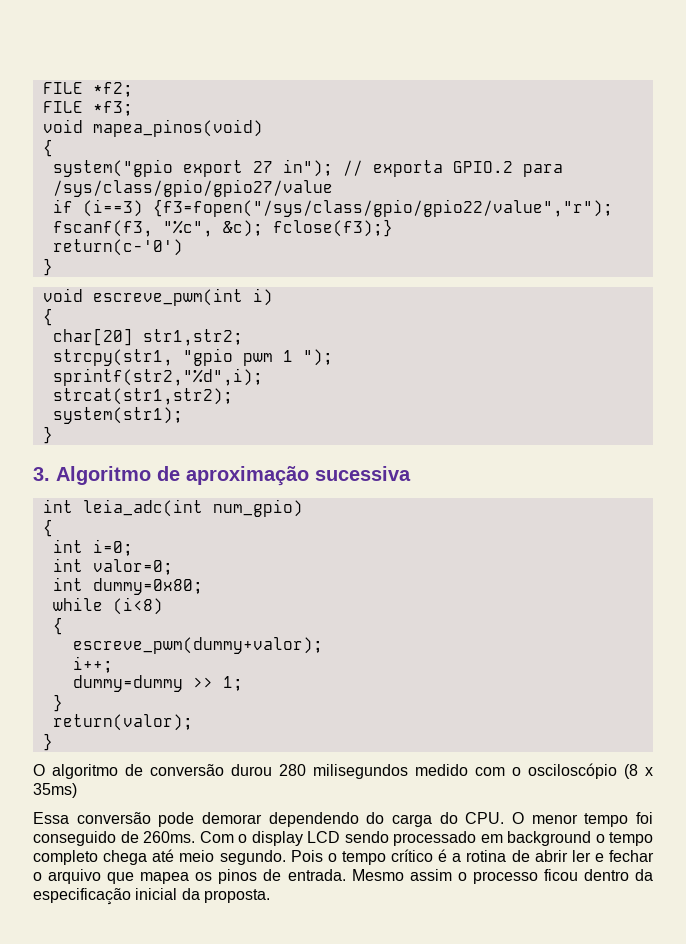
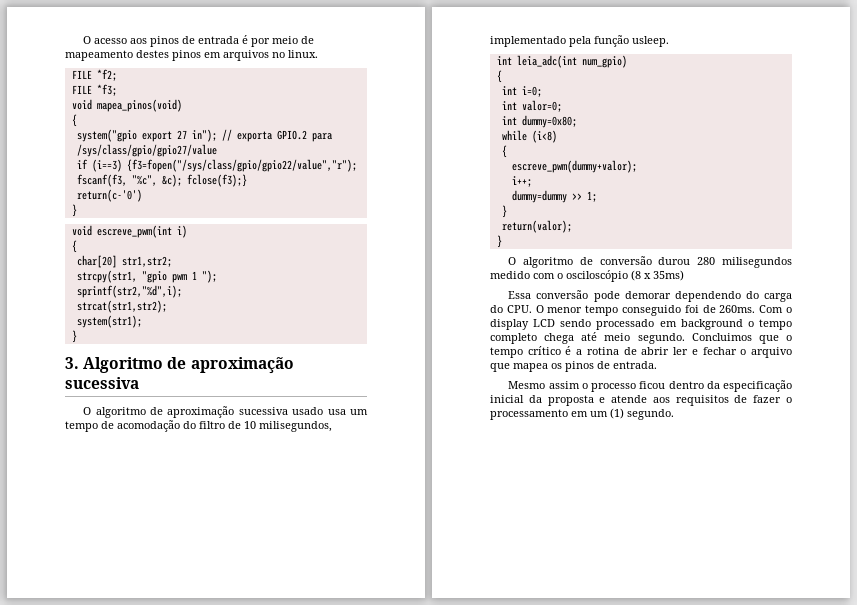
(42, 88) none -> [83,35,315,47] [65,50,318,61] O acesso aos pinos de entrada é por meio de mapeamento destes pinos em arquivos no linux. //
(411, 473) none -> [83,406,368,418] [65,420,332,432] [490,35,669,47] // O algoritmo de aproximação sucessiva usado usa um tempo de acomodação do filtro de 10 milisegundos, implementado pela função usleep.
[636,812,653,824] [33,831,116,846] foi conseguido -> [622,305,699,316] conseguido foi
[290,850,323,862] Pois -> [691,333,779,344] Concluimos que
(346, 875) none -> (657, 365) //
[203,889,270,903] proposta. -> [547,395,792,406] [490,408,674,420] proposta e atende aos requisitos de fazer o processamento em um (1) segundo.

Directive = The required answer is the run of lines above, starting at the line with "(411, 473) none" and ending at the line with "(346, 875) none -> (657, 365) //", reproduced exactly with both ends.

Response below =
(411, 473) none -> [83,406,368,418] [65,420,332,432] [490,35,669,47] // O algoritmo de aproximação sucessiva usado usa um tempo de acomodação do filtro de 10 milisegundos, implementado pela função usleep.
[636,812,653,824] [33,831,116,846] foi conseguido -> [622,305,699,316] conseguido foi
[290,850,323,862] Pois -> [691,333,779,344] Concluimos que
(346, 875) none -> (657, 365) //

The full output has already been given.